BEGIN INPUT DATA

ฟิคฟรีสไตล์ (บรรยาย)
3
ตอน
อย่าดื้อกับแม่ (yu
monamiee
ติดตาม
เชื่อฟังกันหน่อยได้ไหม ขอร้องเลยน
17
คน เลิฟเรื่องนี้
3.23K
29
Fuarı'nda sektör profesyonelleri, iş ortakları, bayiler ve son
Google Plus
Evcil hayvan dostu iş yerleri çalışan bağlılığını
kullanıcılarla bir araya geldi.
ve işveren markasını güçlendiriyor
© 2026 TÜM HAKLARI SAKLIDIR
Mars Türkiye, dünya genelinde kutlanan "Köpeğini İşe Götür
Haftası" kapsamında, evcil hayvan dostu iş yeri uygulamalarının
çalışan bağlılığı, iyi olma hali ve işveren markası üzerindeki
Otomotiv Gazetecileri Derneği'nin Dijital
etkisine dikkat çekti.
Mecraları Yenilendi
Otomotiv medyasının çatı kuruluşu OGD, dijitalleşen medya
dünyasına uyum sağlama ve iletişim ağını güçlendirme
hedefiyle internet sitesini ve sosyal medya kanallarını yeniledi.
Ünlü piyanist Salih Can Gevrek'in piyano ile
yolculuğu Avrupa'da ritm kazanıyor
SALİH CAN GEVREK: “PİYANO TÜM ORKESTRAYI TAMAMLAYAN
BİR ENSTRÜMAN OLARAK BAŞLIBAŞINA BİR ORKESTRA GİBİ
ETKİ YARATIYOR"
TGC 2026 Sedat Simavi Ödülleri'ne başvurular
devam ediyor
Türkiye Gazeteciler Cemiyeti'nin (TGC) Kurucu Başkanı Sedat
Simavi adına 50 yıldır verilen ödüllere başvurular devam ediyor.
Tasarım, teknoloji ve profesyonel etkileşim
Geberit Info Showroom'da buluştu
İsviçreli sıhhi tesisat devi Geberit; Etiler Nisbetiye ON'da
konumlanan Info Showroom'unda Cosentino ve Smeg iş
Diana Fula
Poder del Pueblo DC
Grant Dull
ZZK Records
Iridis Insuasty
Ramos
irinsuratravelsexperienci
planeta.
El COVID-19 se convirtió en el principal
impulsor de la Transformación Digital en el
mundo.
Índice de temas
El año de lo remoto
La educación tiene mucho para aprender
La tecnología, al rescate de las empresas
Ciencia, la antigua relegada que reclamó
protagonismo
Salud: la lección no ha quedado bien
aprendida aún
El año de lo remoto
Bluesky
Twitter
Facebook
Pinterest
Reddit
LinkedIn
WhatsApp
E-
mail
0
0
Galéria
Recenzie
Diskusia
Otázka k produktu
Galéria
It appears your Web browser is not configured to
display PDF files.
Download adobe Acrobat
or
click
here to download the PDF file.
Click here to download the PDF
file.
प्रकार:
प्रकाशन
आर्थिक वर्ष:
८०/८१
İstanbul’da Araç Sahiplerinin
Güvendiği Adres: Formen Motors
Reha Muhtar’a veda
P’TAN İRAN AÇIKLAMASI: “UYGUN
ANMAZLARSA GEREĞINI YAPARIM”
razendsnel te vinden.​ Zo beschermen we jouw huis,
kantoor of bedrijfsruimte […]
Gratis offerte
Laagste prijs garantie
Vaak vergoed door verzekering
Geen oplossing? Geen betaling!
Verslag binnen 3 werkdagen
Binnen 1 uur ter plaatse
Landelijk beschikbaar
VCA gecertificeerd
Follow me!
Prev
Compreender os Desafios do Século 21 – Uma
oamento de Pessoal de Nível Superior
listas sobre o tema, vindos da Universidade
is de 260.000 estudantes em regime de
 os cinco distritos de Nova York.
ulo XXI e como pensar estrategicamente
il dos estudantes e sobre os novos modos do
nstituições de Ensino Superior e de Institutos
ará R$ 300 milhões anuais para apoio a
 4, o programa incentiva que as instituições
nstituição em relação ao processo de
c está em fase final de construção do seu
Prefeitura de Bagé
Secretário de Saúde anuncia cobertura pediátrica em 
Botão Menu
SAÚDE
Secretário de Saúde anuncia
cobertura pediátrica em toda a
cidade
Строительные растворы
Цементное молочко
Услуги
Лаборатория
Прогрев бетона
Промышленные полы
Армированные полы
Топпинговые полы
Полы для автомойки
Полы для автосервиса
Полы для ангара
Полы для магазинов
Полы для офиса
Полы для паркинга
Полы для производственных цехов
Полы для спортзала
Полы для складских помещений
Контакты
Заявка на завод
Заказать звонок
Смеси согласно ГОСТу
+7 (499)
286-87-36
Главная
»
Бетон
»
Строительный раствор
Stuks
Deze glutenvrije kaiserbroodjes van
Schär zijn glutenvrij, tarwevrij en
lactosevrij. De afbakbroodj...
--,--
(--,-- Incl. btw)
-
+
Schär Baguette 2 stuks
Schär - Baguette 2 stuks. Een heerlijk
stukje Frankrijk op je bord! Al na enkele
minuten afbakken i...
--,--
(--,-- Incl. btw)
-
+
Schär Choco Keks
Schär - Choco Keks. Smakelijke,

END INPUT DATA
BEGIN INPUT DATA

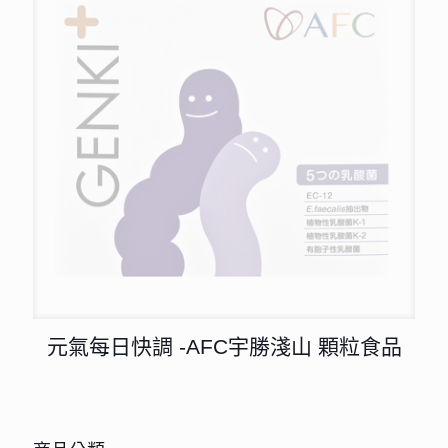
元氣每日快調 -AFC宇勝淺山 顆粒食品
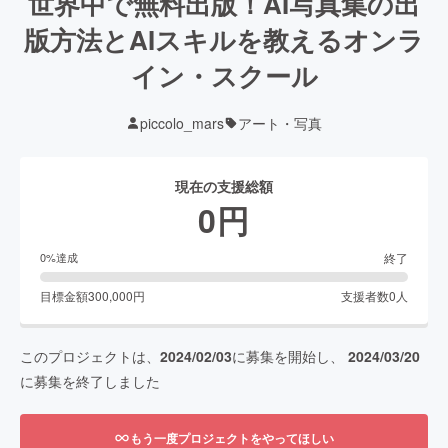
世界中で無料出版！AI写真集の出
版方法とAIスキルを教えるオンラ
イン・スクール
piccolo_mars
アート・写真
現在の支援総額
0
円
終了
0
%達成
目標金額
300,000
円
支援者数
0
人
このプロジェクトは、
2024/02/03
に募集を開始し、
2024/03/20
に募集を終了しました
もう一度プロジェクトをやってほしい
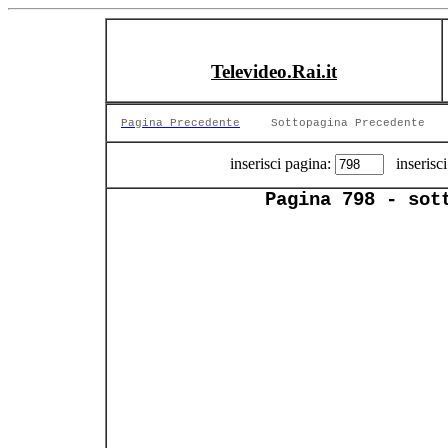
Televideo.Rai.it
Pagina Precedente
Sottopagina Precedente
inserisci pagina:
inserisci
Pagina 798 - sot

END INPUT DATA

## INSTRUCTIONS FOR THE TASK
Copy each line in the listing where "dostu" appears.

## FINISHED EXERCISE
Evcil hayvan dostu iş yerleri çalışan bağlılığını
Haftası" kapsamında, evcil hayvan dostu iş yeri uygulamalarının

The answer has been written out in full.